CHICAGO – Amtrak, in partnership with the Chicago-based A. Philip Randolph Museum, will host a ceremony during National Train Day this Saturday (May 10, 2008) to honor the contributions of the legendary Pullman Porters to the nation’s railroads.

Amtrak employees will gather to give heartfelt thanks in person to six porters who proudly served as far back as the mid-1940s. Honored are Eugene Bowser of Chicago, Linus J. Scott of Gary, Ind., William Turner of Cincinnati and three men from Omaha, Neb.: Terry Edwards, Johnny Newsome and Raymond Willis (biographical information attached).

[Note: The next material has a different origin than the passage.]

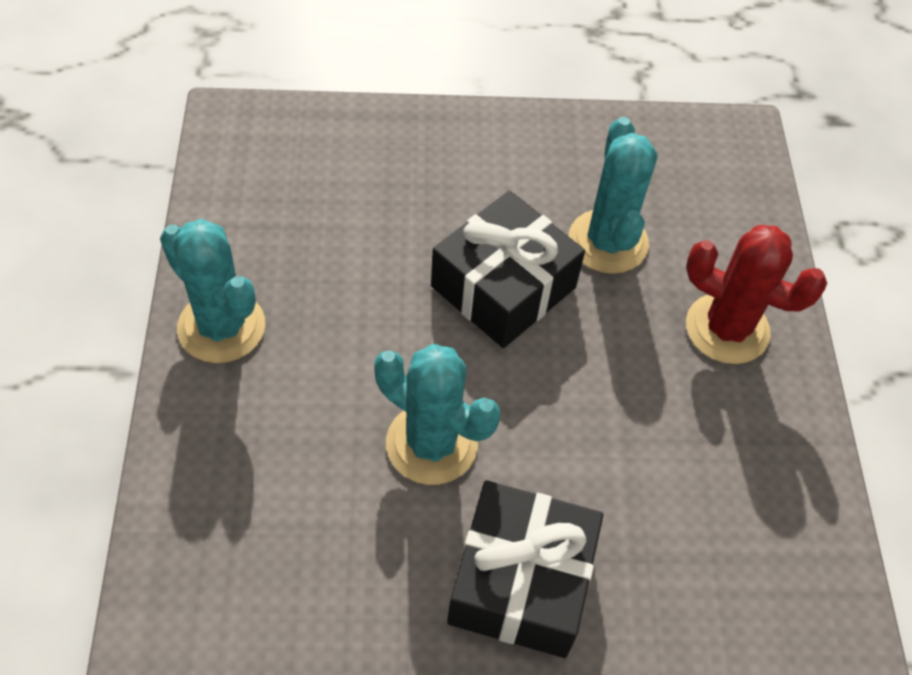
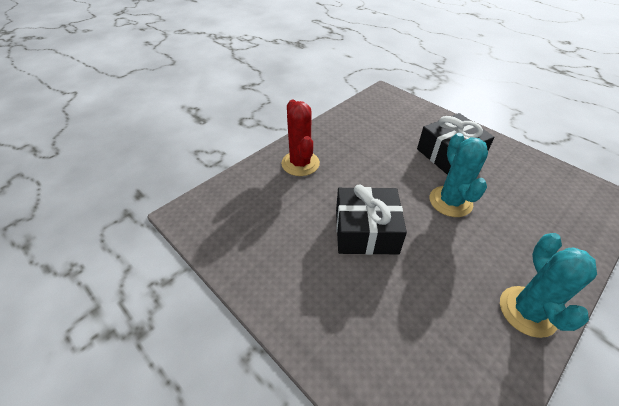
camera: 130 degrees left, 10 degrees down
turquoise cactus [569,117,657,274] -> none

“The celebration is an opportunity for Amtrak’s current employees to express their gratitude and recognize the dedication and service of their forebears, the Pullman Porters,” said Darlene Abubakar, Amtrak Director of National Advertising.

“The service of the Pullman Porters often goes under-reported as a part of American history. Today we celebrate their courageous journey, victorious struggle for equality, and contributions to passenger rail travel.”

“It’s significant when an organization like Amtrak takes the time to honor those who contributed directly to its own history,” said Lyn Hughes, Founder of the A. Philip Randolph Pullman Porter Museum. “It’s also very appropriate as it’s the culmination of the effort to create the Pullman Porter Registry. We started the Registry with Amtrak and now we’re coming full circle with its completion and the honoring of these great African American men.” Ms. Hughes is also author of An Anthology of Respect: The Pullman Porter National Historic Registry.

The Pullman Company, founded by George Pullman, manufactured railroad cars from the mid-1800s into the 20th Century and developed sleeping cars that bore the company’s name, Pullman cars. The Pullman Company hired African-Americans to work as porters on board their trains, and these porters became renowned for their outstanding service. Pullman Porters, as they came to be known, were organized into the Brotherhood of Sleeping Car Porters under the leadership of A. Philip Randolph in 1925. The Brotherhood of Sleeping Car Porters was the first labor union led by African-Americans to receive a charter in the American Federation of Labor.